EXTRACTED MATERIAL >>
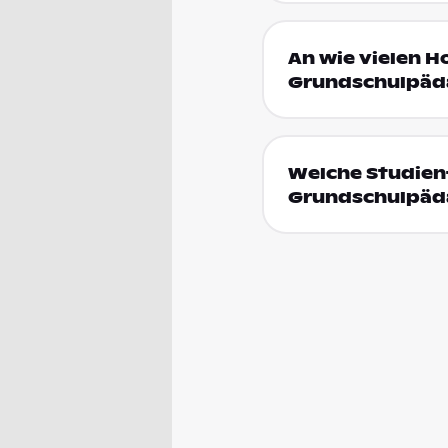
An wie vielen H
Grundschulpäda
Welche Studien
Grundschulpäda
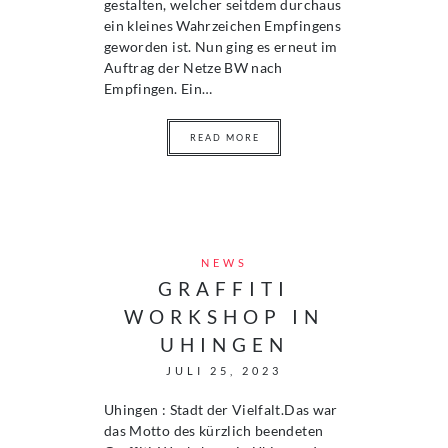
gestalten, welcher seitdem durchaus
ein kleines Wahrzeichen Empfingens
geworden ist. Nun ging es erneut im
Auftrag der Netze BW nach
Empfingen. Ein…
READ MORE
NEWS
GRAFFITI
WORKSHOP IN
UHINGEN
JULI 25, 2023
Uhingen : Stadt der Vielfalt.Das war
das Motto des kürzlich beendeten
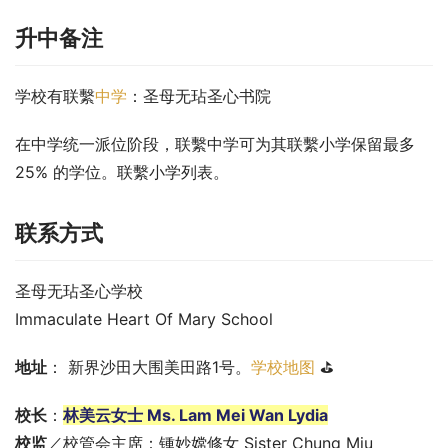
升中备注
学校有联繫
中学
：圣母无玷圣心书院
在中学统一派位阶段，联繫中学可为其联繫小学保留最多 
25% 的学位。联繫小学列表。
联系方式
圣母无玷圣心学校
Immaculate Heart Of Mary School
地址
： 新界沙田大围美田路1号。
学校地图
 ⛳
校长
：
林美云女士 Ms. Lam Mei Wan Lydia
校监
／校管会主席：锺妙嫦修女 Sister Chung Miu 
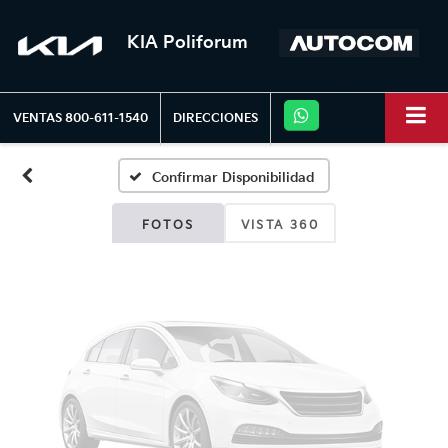
KIA Poliforum
Fotos No
Disponibles
VENTAS
800-611-1540
DIRECCIONES
Confirmar Disponibilidad
Por favor, revise luego
FOTOS
VISTA 360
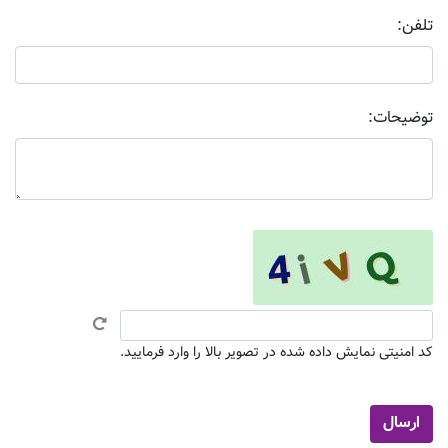
تلفن:
توضیحات:
کد امنیتی نمایش داده شده در تصویر بالا را وارد فرمایید.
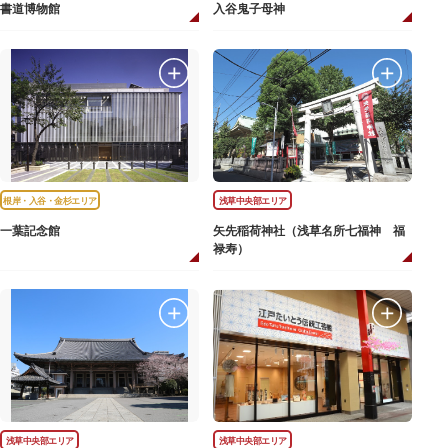
書道博物館
入谷鬼子母神
根岸・入谷・金杉エリア
浅草中央部エリア
一葉記念館
矢先稲荷神社（浅草名所七福神 福
禄寿）
浅草中央部エリア
浅草中央部エリア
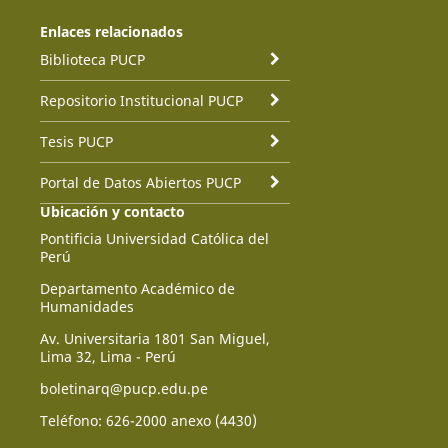
Enlaces relacionados
Biblioteca PUCP
Repositorio Institucional PUCP
Tesis PUCP
Portal de Datos Abiertos PUCP
Ubicación y contacto
Pontificia Universidad Católica del
Perú
Departamento Académico de
Humanidades
Av. Universitaria 1801 San Miguel,
Lima 32, Lima - Perú
boletinarq@pucp.edu.pe
Teléfono: 626-2000 anexo (4430)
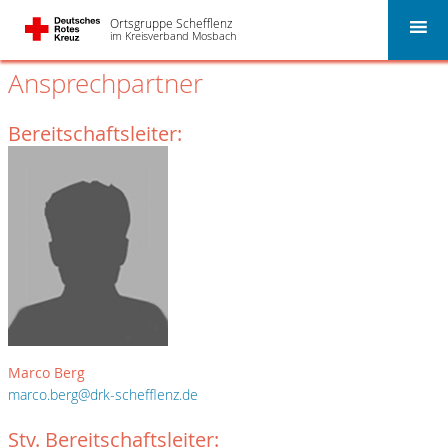
Ortsgruppe Schefflenz
im Kreisverband Mosbach
Ansprechpartner
Bereitschaftsleiter:
Marco Berg
marco.berg@drk-schefflenz.de
Stv. Bereitschaftsleiter:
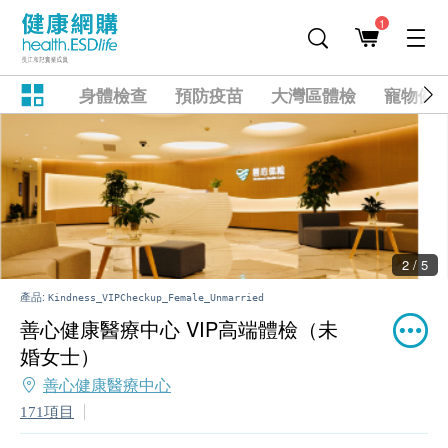
1
身體檢查
預防疫苗
大灣區體檢
寵物健
2 / 5
產品:
Kindness_VIPCheckup_Female_Unmarried
善心健康醫療中心 VIP高端體檢（未
婚女士）
善心健康醫療中心
171項目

WHAT YOU HAVE TO DO >> Pictures should not appear; only the lines from the start of the listing above to the line containing "Sister Chung Miu", both ends included, are to be repeated exactly.

ANSWER BOX >>
An wie vielen H
Grundschulpäda
Welche Studien
Grundschulpäda
gestalten, welcher seitdem durchaus
ein kleines Wahrzeichen Empfingens
geworden ist. Nun ging es erneut im
Auftrag der Netze BW nach
Empfingen. Ein…
READ MORE
NEWS
GRAFFITI
WORKSHOP IN
UHINGEN
JULI 25, 2023
Uhingen : Stadt der Vielfalt.Das war
das Motto des kürzlich beendeten
升中备注
学校有联繫
中学
：圣母无玷圣心书院
在中学统一派位阶段，联繫中学可为其联繫小学保留最多 
25% 的学位。联繫小学列表。
联系方式
圣母无玷圣心学校
Immaculate Heart Of Mary School
地址
： 新界沙田大围美田路1号。
学校地图
 ⛳
校长
：
林美云女士 Ms. Lam Mei Wan Lydia
校监
／校管会主席：锺妙嫦修女 Sister Chung Miu 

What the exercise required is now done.